# EXERCISE INSTRUCTIONS
Tally the lines below that contain the word "онлайн". Only the number should be returned.

(Extracted page text data)
----------

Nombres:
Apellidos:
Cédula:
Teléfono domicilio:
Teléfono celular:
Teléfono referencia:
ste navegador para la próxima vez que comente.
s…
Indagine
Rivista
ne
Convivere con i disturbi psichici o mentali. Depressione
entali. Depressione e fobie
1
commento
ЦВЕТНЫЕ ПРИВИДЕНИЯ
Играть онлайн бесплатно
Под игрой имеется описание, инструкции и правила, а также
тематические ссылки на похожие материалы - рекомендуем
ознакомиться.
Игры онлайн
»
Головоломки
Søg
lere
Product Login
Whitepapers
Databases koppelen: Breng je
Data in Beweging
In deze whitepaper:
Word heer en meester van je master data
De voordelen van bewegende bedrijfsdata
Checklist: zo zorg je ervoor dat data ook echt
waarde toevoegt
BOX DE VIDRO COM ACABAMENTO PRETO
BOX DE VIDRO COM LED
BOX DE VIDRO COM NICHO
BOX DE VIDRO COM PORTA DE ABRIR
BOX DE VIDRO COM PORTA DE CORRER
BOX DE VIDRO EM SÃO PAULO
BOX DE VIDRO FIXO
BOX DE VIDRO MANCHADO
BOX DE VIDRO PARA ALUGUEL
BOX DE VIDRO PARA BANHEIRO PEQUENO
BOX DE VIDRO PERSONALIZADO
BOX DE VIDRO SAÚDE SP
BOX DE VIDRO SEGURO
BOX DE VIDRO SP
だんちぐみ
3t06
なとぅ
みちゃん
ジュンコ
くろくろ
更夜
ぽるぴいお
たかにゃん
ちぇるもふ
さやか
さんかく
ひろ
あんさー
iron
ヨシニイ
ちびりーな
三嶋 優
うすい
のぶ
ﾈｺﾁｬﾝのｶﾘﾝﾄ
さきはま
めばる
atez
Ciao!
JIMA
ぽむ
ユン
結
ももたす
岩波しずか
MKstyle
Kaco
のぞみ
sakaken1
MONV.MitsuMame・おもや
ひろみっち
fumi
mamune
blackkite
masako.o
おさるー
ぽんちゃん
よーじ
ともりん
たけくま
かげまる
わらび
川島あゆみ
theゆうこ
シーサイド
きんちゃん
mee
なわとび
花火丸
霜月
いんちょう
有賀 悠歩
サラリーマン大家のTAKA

----------

# TASK SOLUTION
2